Many (if not all) of us are continuing to work in the world of web standards, but our work is now largely outside the umbrella of WaSP. If you are interested in continuing to work on web standards-related projects along with us, we humbly suggest you follow these projects:
- A List Apart – The magazine “for people who make websites” is run by WaSP founder Jeffrey Zeldman and is a consistent source of forward-thinking articles and tutorials.
- HTML5 Doctor – A solid resource and discussion forum on all things HTML5, brought to you by Bruce Lawson and his team.
- W3C Community Groups – If you have a passion for a specific web technology, you can help make it better by participating in one (or more) community groups. In particular, you might be interested in one of these: Core Mobile Web Platform, Responsive Images, Web Education, and Web Media Text Tracks.
- WebPlatform.org – A fantastic web standards resource, providing up-to-date documentation, Q&As, tutorials & more. Chris Mills, Doug Schepers, and a number of other standards advocates are involved in this project.
- Web Standards Sherpa – An educational resource founded by WaSP which continues to operate under the leadership of Chris Casciano, Virginia DeBolt, Aaron Gustafson, and Emily Lewis.

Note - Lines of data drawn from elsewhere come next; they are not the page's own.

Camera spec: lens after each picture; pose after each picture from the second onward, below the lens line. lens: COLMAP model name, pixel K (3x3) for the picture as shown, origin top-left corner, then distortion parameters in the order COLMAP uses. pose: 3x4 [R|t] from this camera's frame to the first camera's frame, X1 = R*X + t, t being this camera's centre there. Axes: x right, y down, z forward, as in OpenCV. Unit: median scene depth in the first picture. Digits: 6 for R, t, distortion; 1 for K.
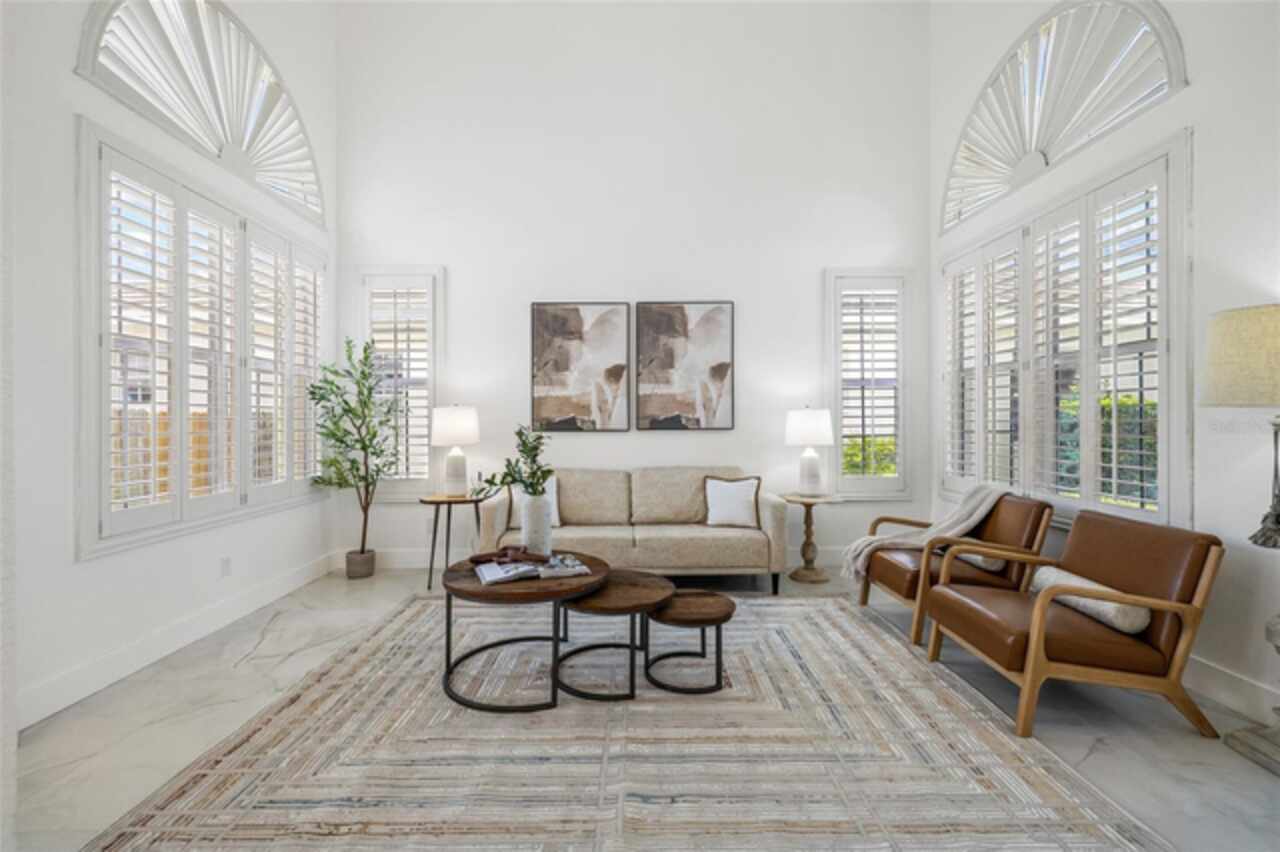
lens RADIAL K [[549.5, 0, 645.0], [0, 549.5, 420.2], [0, 0, 1]] dist [0.000334, 0.000092]
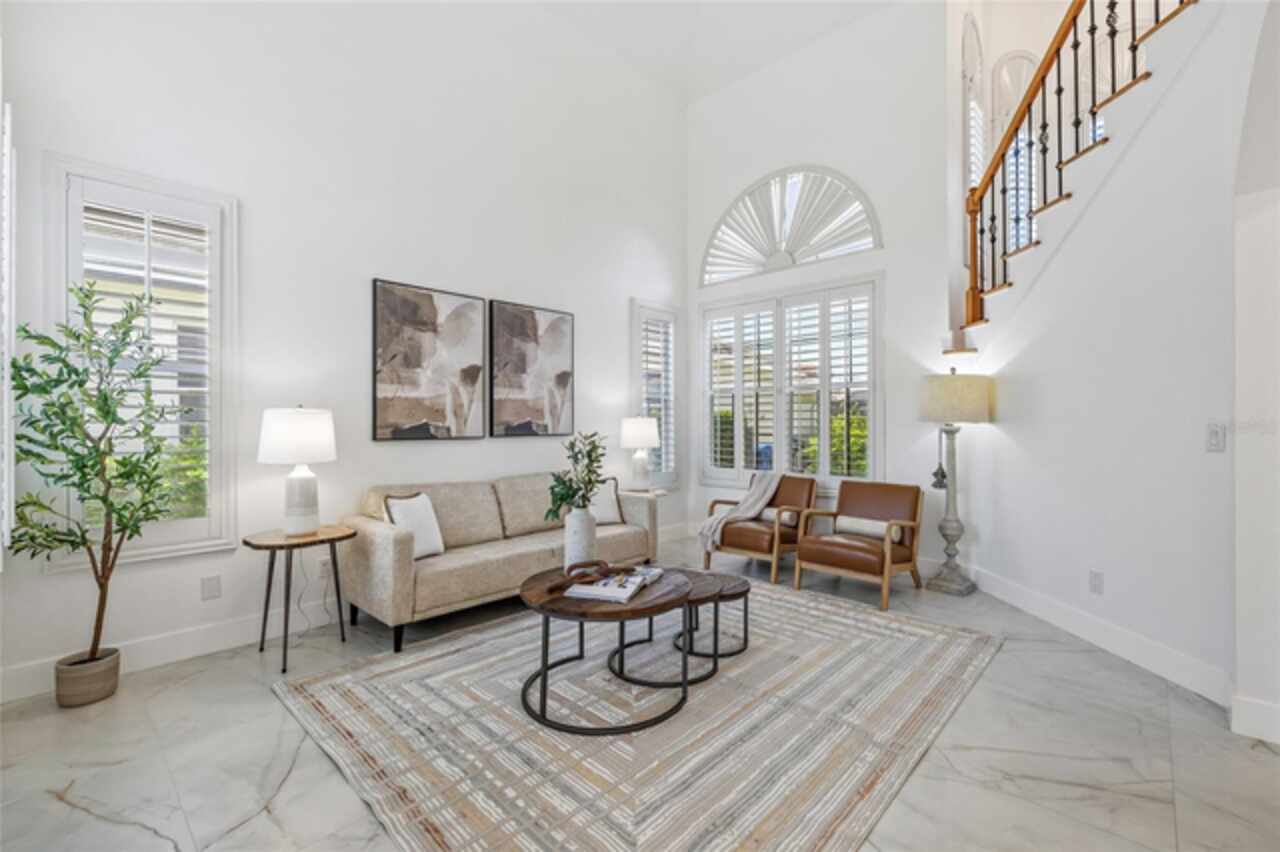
lens RADIAL K [[549.5, 0, 652.2], [0, 549.5, 422.4], [0, 0, 1]] dist [0.000334, 0.000092]
pose [[0.687919, 0.003959, 0.725776, -0.504020], [0.004278, 0.999946, -0.009510, 0.002780], [-0.725775, 0.009647, 0.687865, 0.167771]]
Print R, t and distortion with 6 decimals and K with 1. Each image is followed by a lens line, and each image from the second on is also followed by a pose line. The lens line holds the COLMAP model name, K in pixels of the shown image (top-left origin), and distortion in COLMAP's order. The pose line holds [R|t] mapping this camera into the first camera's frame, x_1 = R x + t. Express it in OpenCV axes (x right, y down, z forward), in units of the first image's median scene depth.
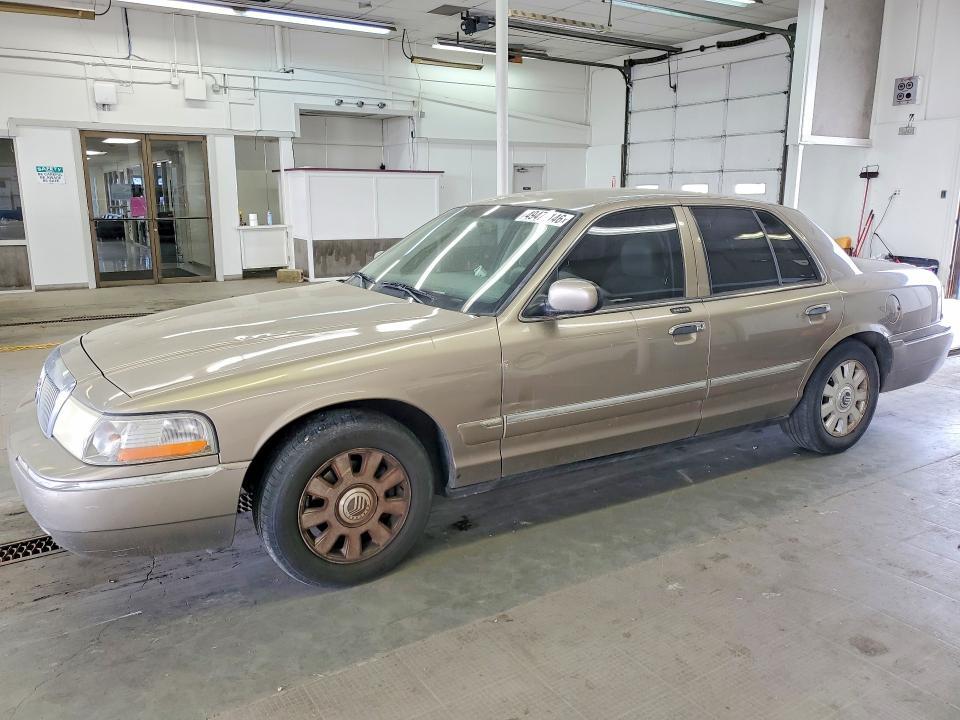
lens RADIAL K [[730.2, 0, 478.4], [0, 730.2, 360.5], [0, 0, 1]] dist [0.020310, -0.001309]
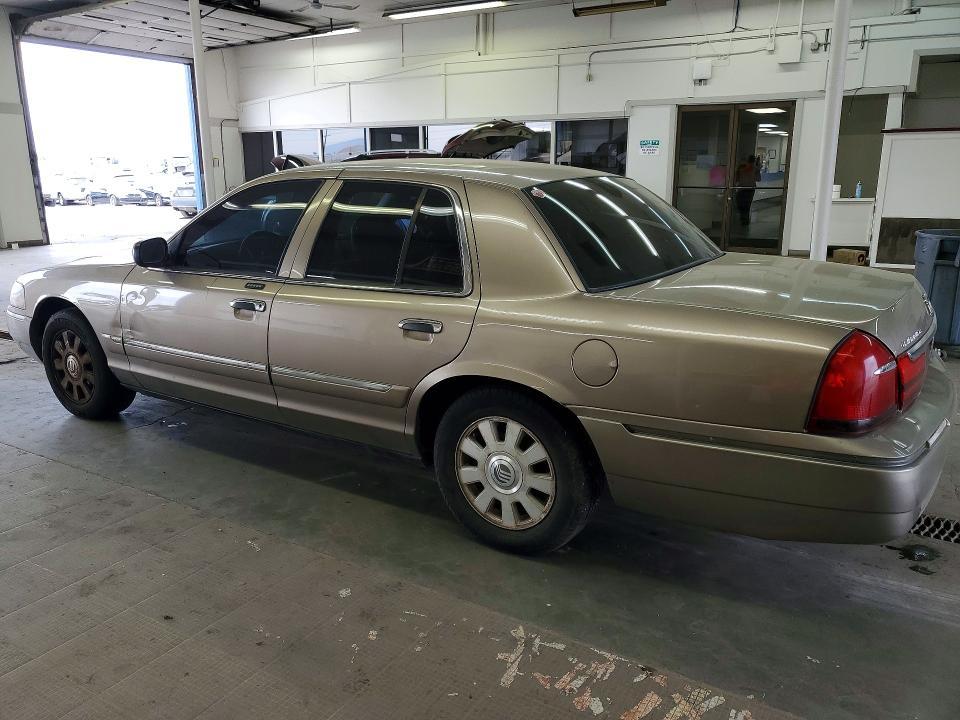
lens RADIAL K [[760.9, 0, 478.5], [0, 760.9, 350.8], [0, 0, 1]] dist [0.010260, 0.001924]
pose [[0.442865, 0.209443, -0.871782, 0.404439], [-0.191667, 0.971971, 0.136146, -0.055438], [0.875862, 0.106798, 0.470595, 0.243520]]
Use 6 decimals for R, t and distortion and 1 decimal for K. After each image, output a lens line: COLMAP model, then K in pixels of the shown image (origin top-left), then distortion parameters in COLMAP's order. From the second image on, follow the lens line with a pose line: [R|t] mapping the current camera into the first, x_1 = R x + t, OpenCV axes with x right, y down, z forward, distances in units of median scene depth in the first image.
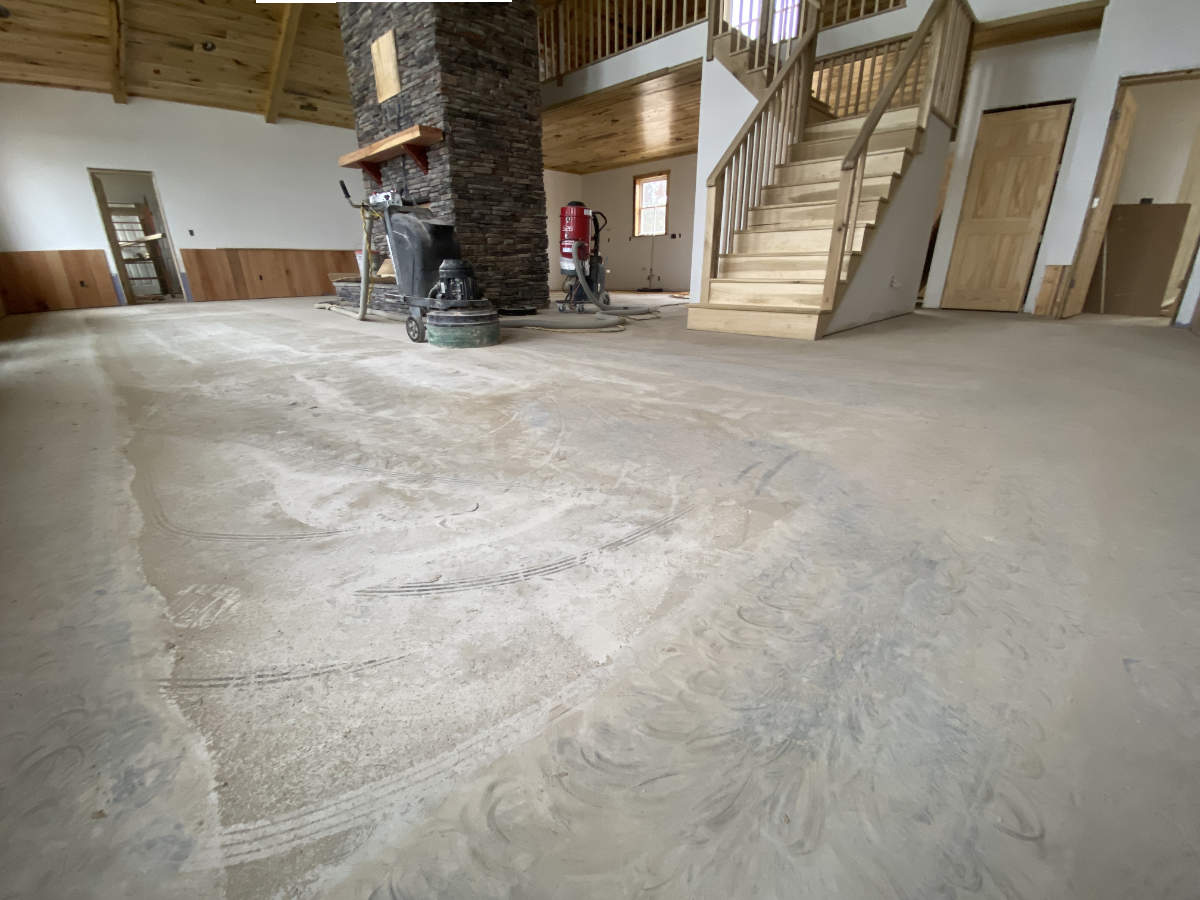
lens RADIAL K [[483.4, 0, 622.5], [0, 483.4, 453.3], [0, 0, 1]] dist [-0.030050, -0.002830]
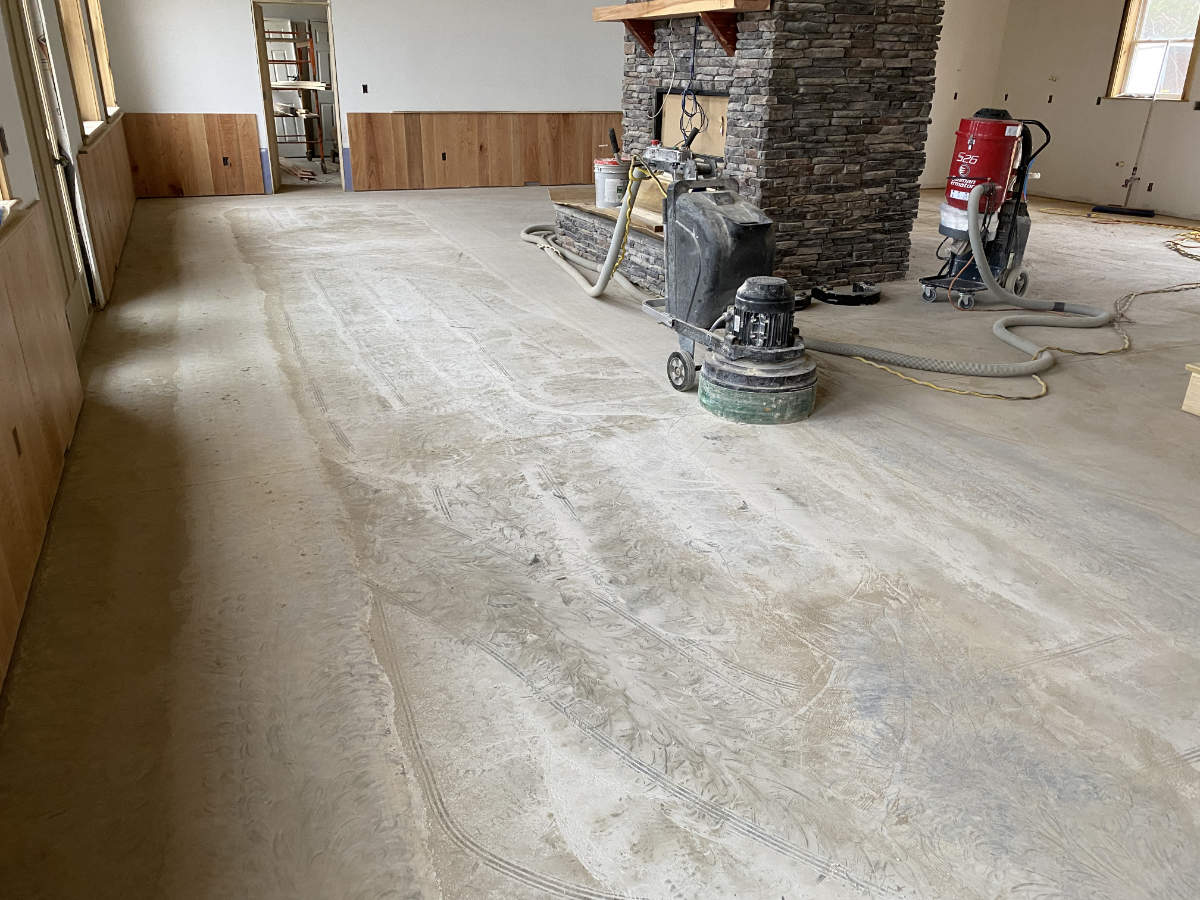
lens RADIAL K [[919.0, 0, 595.4], [0, 919.0, 453.0], [0, 0, 1]] dist [0.023732, -0.026846]
pose [[0.900045, 0.172520, -0.400195, -0.033329], [-0.170150, 0.984533, 0.041752, -0.199593], [0.401208, 0.030515, 0.915478, -0.164686]]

- Web Standards + Small Business – An outreach project started by WaSP that educates small businesses about why they should care about web standards. This project is overseen by Aaron Gustafson.
The job’s not over, but instead of being the work of a small activist group, it’s a job for tens of thousands of developers who care about ensuring that the web remains a free, open, interoperable, and accessible competitor to native apps and closed eco-systems. It’s your job now, and we look forward to working with you, and wish you much success.
Nota bene: In the near future, we will be making a permanent, static archive of webstandards.org and some of our other resources like WaSP Interact to preserve them as a resource and to provide a record of our 15-year mission to improve the web.
Bruce Lawson and Steph Troeth contributed to this post.